Sempre nell'ambito sociale Carlotta Pancera ha invece raccontato la sua esperienza come educatrice di infanzia di Unicoop. Fin da bambina voleva assomigliare al nonno, maestro elementare a Bettola. Il suo percorso universitario a Parma in Scienze dell'educazione l'ha però portata presto ad interessarsi ai primi mesi di vita dei bambini. Dopo un primo tirocinio universitario in un nido Unicoop e tanti incarichi nei nidi di Piacenza e provincia ha imparato un elemento chiave della relazione educativa.
“Noi educatrici siamo semplici osservatrici – ha spiegato – al centro c'è sempre il bambino con i suoi bisogni. È un lavoro impegnativo e ricco di soddisfazioni, ci vogliono passione, cuore e competenza per dare tempi diversi a bambini diversi tra loro. Io vado a lavorare tutti i giorni sorridendo, i piccoli mi riempiono di stimoli ed è anche grazie a loro se ho scelto questo lavoro”. Il sogno nel cassetto di Carlotta? Riuscire un giorno a progettare e coordinare un nido.


Manuel Galli, il ruolo dello sportivo

A inquadrare il versante sportivo è intervenuto Manuel Galli, da undici anni allenatore nella Bakery. La palla in mano l'ha avuta fin da bambino. Non è diventato campione di basket, ma ha deciso comunque di comunicare a bambini e ragazzi la sua passione per la pallacanestro, aiutandoli a crescere in questo sport.
“La Bakery nasce proprio a questo scopo – racconta - , con il tempo ho scoperto che allenare i più piccoli è l'aspetto che mi gratifica di più. Nell'ultimo periodo lavoriamo anche insieme a ragazzi con problemi d'autismo. L'integrazione di chi ha qualche difficoltà attraverso lo sport è un obiettivo molto sentito e sviluppato a Piacenza: poter contribuire in questa direzione mi rende orgoglioso”.

L'impegno politico di Michele Schiavi

Michele Schiavi è un giovane consigliere comunale di Caorso e all'incontro ha rappresentato la voce dell'impegno politico. La sua passione per la politica è nata alle superiori. Quando poi alla maturità non si è sentito preso sul serio dal presidente di Commissione per aver espresso il suo sogno di 'fare il politico' ha deciso una volta di più di iscriversi a “Scienze Politiche”, per apprendere nozioni da spendere attivamente sul campo. “I giovani impegnati in politica sono tanti – ha detto – e anche molto attivi.
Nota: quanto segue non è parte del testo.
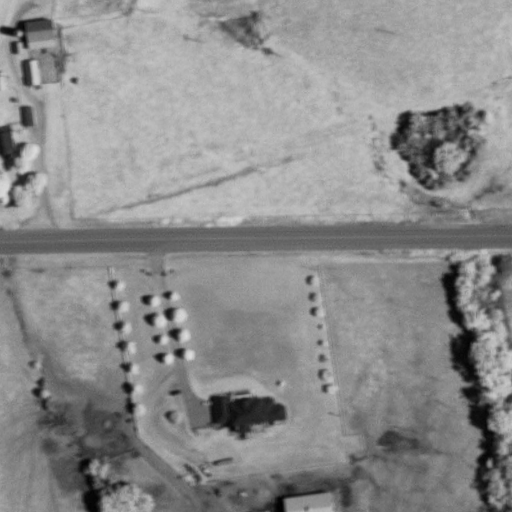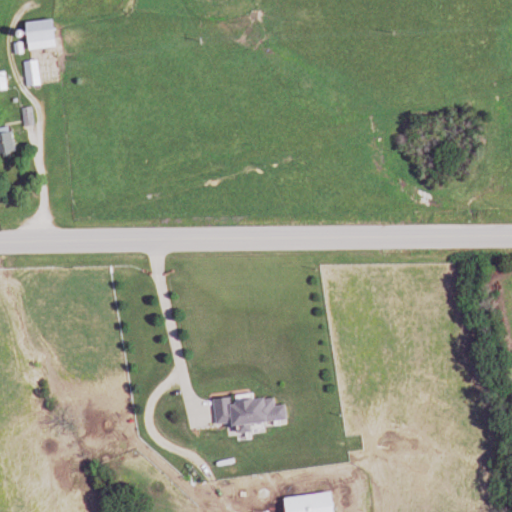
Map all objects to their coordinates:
building: (49, 34)
building: (34, 72)
building: (4, 81)
building: (31, 116)
building: (8, 141)
road: (256, 237)
road: (171, 322)
building: (253, 409)
building: (317, 502)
L'impressione è pero che per i politici più adulti costituiscano spesso medaglie da apporsi al petto. E tengo a sottolineare un altro elemento: noi che abbiamo parlato stasera non siamo fotogrammi isolati di una generazione, casi unici da mostrare: fuori si può vedere il quadro per intero”.

Le conclusione di Mauro Monti

“Le diverse narrazioni di stasera sono tutte accomunate dalla passione dei protagonisti – ha osservato Mauro Monti in conclusione – e ci dicono che uno sguardo propositivo verso il presente e il futuro è possibile, eccome. Come questi ragazzi avremmo potuto sentirne molti altri. Le loro storie rivelano tanto sul ruolo della scuola: l'orientamento serve relativamente, nella vita si cambia strada e si modificano scelte. Ma l'importanza della scuola resta nel fornire ai ragazzi competenze alte, variegate e trasversali, che li aiutino a rapportarsi ai diversi contesti e a raggiungere un obiettivo personale appagante”.
“La voce dei giovani racconta molto anche del mondo adulto – continua -. Da una parte ci sono adulti che non danno fiducia, spazio, né credito. Dall'altra parte ci sono adulti capaci di ascoltare e aiutare i ragazzi”.
Non a caso il prossimo incontro dell'associazione Liberi annunciato da Trespidi e previsto a marzo metterà in dialogo diverse generazioni.

Micaela Ghisoni

Nella foto, i relatori all'incontro dedicato ai giovani svoltosi all'Auditorium della Fondazione.